=== ACTIVIDAD ===
Explica en una a tres oraciones, según la crónica del partido, por qué se pitaron los dos penaltis que transformó Caroline Weir.

=== TEXTO PROPORCIONADO ===

★ ★ ★

El Real Madrid vuelve a la senda de la victoria en Riazor, ante el Deportivo de La Coruña. Después de caer con dignidad en la Supercopa ante el Barcelona y antes de una nueva cita con las culés, en Copa de la Reina el jueves, las blancas regresaban a la Liga F con la necesidad de la victoria para mantener la segunda posición. Lo hicieron, aunque sin brillo, gracias a dos goles de penalti –tan tontos como claros– y que pusieron el 2-4 definitivo en el marcador en el tramo final del encuentro.
Comenzaron las madridistas perdiendo por un gol de Lucía Martínez de cabeza, en el que Misa llegó a tocar el balón con los guantes pero tan forzada que no pudo despejar. La reacción fue inminente, por medio de Rocío Gálvez para empatar y de Bruun, que regresaba por fin a la titularidad, para darle la vuelta. Aunque el Dépor tenía mucho que decir aún y Pizarro devolvería la igualada al marcador.
No fue hasta la segunda mitad cuando resolverían las madridistas. Lo harían por medio de Caroline Weir, que desde el punto de penalti, anotaría un doblete. La escocesa aprovechó sendas penas máximas señaladas por faltas sobre Alba Redondo y Rocío. En el primero, la portera Pereira se tiró tarde a por un balón en posesión de Redondo y la derribó tras soltarlo; el segundo, fue después de que Barth abrazara a Gálvez a la salida de un córner y la derribara claramente.
De esta manera, el conjunto blanco vuelve a ganar en Liga y se distancia en tres puntos de una Real Sociedad que no falla. Respecto al Barça, las madridistas siguen distanciadas, a siete puntos que serían 10 si las culés ganan al Sevilla. El próximo jueves, en el Di Stéfano, nuevo cara a cara entre los dos grandes de nuestro fútbol por una plaza en semifinales de Copa de la Reina, en una eliminatoria a partido único.

★ ★ ★

=== DATOS EN BRUTO ===
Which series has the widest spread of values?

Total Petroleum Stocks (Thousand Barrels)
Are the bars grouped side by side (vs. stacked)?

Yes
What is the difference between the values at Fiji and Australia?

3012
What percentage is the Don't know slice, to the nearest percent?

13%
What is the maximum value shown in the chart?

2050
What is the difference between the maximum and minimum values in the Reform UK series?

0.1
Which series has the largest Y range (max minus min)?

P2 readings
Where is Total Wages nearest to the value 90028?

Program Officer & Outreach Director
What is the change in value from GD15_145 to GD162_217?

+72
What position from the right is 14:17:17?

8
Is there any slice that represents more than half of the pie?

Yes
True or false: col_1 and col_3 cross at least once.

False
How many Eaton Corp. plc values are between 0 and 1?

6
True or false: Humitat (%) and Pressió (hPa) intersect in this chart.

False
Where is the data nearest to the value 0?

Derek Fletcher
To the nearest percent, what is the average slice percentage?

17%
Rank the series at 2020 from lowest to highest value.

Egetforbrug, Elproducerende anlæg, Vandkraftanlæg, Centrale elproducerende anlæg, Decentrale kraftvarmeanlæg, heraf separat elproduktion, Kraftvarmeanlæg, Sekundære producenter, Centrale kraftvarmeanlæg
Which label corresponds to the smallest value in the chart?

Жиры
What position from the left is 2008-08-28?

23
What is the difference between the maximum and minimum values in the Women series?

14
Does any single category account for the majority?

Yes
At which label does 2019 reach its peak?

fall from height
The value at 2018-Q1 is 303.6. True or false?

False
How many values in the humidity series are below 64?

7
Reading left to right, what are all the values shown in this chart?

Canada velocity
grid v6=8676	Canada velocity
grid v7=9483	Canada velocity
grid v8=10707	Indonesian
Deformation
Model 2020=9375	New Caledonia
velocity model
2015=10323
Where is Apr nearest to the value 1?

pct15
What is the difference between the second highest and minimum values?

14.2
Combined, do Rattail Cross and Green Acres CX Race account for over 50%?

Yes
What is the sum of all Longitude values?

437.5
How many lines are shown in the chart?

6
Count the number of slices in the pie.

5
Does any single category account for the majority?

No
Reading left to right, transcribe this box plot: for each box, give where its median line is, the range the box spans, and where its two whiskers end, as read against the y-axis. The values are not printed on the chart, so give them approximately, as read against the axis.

★ ★ ★

=== RESPUESTA ===
El primer penalti se pitó porque la portera Pereira se tiró tarde a por un balón que tenía Alba Redondo y la derribó después de que ella lo soltara. El segundo llegó porque Barth abrazó a Rocío Gálvez a la salida de un córner y la derribó claramente.